I, like many kids, was forced to read Canterbury Tales when I was in High School. Most of it flew right over my head and asking the teacher didn’t help much. For example what is a Franklin anyway? Liza Picard’s Chaucer’s People is the book I wish I had way back then.
Picard takes the characters of the Canterbury Tales and uses them as a jumping off point to talk about Medieval English life. She uses the Miller as a means to looking not only how medieval mills worked but how they impacted daily life. The Wife of Bath is used as a winding into the role of pilgrimage. the Reeve to talk about life on the Manor and the law courts since the Reeve in the story was also a kind of justice of the peace.

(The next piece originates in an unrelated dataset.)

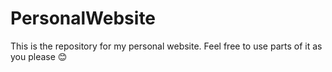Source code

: # PersonalWebsite
This is the repository for my personal website. Feel free to use parts of it as you please 😊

And what about Franklins? Yep he’s in there too. They are a group of individual who owns their land outright without feudal dues. Most people who have land in medieval England don’t technically own it (unless you are the king). They are given it, live on it and get the products of the labor done by the peasants on it but they only have it from the lord above them in exchange to their service (usually in the form of military service or later cash) to that lord. A Franklin exists outside that system in that he just owns his land. This may seem like a good thing given that he doesn’t have to go off and fight in a lord’s harebrained wars but it basically puts him outside the feudal network that everything is done in. Anytime he is in trouble and needs something he is on his own. If a knight needs something he can at least in theory go to the lord that granted him the land and ask for help.
This is a great book for anyone who has to read Canterbury Tales but its also a great book for peaking inside medieval life in a way we don’t often get to do.